*** Available data ***

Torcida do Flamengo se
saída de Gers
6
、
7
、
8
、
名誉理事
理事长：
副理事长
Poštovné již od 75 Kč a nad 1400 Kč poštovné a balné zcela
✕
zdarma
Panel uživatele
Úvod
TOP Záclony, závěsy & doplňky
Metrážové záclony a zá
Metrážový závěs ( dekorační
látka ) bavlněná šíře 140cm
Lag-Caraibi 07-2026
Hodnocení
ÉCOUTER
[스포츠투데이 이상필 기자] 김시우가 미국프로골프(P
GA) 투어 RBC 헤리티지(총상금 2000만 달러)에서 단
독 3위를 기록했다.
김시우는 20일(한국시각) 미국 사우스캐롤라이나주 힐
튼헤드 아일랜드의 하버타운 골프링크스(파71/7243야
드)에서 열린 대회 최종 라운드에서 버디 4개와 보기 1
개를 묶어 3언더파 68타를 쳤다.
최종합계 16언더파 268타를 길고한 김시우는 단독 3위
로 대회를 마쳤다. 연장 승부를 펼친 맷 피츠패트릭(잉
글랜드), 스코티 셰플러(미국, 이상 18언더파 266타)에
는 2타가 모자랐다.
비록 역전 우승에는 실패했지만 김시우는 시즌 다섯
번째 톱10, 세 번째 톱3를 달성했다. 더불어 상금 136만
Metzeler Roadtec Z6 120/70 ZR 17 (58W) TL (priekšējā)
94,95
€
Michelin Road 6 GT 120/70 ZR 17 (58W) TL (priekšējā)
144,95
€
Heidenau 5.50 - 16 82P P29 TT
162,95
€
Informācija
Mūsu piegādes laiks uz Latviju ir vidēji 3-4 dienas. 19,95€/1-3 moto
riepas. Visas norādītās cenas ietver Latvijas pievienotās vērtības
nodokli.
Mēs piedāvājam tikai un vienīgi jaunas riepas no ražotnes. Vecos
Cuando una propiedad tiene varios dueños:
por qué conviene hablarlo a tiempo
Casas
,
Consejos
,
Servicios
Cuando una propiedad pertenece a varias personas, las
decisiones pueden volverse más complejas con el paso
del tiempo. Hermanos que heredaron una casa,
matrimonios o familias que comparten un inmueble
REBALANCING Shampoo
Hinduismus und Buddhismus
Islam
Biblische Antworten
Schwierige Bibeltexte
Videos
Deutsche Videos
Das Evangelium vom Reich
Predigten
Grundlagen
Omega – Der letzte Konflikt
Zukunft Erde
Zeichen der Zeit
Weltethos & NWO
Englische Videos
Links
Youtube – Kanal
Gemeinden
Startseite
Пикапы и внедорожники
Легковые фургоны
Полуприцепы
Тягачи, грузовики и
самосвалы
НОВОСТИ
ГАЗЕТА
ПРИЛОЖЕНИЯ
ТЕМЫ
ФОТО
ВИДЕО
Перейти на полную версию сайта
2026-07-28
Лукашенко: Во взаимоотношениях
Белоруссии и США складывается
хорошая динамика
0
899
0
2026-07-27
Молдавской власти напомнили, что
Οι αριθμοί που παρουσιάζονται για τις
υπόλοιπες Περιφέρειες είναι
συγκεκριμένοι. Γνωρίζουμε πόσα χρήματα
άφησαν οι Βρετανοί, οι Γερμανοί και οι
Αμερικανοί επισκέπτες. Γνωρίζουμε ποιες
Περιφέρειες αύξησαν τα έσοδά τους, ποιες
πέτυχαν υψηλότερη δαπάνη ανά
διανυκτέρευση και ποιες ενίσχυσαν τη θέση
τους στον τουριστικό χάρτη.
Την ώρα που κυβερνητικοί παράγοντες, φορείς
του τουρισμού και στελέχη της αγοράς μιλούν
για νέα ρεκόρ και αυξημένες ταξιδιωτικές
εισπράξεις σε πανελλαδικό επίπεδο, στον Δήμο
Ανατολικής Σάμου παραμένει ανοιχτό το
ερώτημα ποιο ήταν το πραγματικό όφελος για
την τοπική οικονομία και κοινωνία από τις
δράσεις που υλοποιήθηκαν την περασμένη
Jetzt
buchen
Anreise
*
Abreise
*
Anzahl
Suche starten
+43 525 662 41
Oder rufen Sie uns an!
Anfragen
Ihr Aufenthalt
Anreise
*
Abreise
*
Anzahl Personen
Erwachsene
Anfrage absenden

*** End of Available data ***

Transcribe the records above exactly, beginning at the line that contains "Mūsu piegādes laiks" and ending with the line that contains "δράσεις που υλοποιήθηκαν την περασμένη", both included, and nothing else.

- Result of the task:
Mūsu piegādes laiks uz Latviju ir vidēji 3-4 dienas. 19,95€/1-3 moto
riepas. Visas norādītās cenas ietver Latvijas pievienotās vērtības
nodokli.
Mēs piedāvājam tikai un vienīgi jaunas riepas no ražotnes. Vecos
Cuando una propiedad tiene varios dueños:
por qué conviene hablarlo a tiempo
Casas
,
Consejos
,
Servicios
Cuando una propiedad pertenece a varias personas, las
decisiones pueden volverse más complejas con el paso
del tiempo. Hermanos que heredaron una casa,
matrimonios o familias que comparten un inmueble
REBALANCING Shampoo
Hinduismus und Buddhismus
Islam
Biblische Antworten
Schwierige Bibeltexte
Videos
Deutsche Videos
Das Evangelium vom Reich
Predigten
Grundlagen
Omega – Der letzte Konflikt
Zukunft Erde
Zeichen der Zeit
Weltethos & NWO
Englische Videos
Links
Youtube – Kanal
Gemeinden
Startseite
Пикапы и внедорожники
Легковые фургоны
Полуприцепы
Тягачи, грузовики и
самосвалы
НОВОСТИ
ГАЗЕТА
ПРИЛОЖЕНИЯ
ТЕМЫ
ФОТО
ВИДЕО
Перейти на полную версию сайта
2026-07-28
Лукашенко: Во взаимоотношениях
Белоруссии и США складывается
хорошая динамика
0
899
0
2026-07-27
Молдавской власти напомнили, что
Οι αριθμοί που παρουσιάζονται για τις
υπόλοιπες Περιφέρειες είναι
συγκεκριμένοι. Γνωρίζουμε πόσα χρήματα
άφησαν οι Βρετανοί, οι Γερμανοί και οι
Αμερικανοί επισκέπτες. Γνωρίζουμε ποιες
Περιφέρειες αύξησαν τα έσοδά τους, ποιες
πέτυχαν υψηλότερη δαπάνη ανά
διανυκτέρευση και ποιες ενίσχυσαν τη θέση
τους στον τουριστικό χάρτη.
Την ώρα που κυβερνητικοί παράγοντες, φορείς
του τουρισμού και στελέχη της αγοράς μιλούν
για νέα ρεκόρ και αυξημένες ταξιδιωτικές
εισπράξεις σε πανελλαδικό επίπεδο, στον Δήμο
Ανατολικής Σάμου παραμένει ανοιχτό το
ερώτημα ποιο ήταν το πραγματικό όφελος για
την τοπική οικονομία και κοινωνία από τις
δράσεις που υλοποιήθηκαν την περασμένη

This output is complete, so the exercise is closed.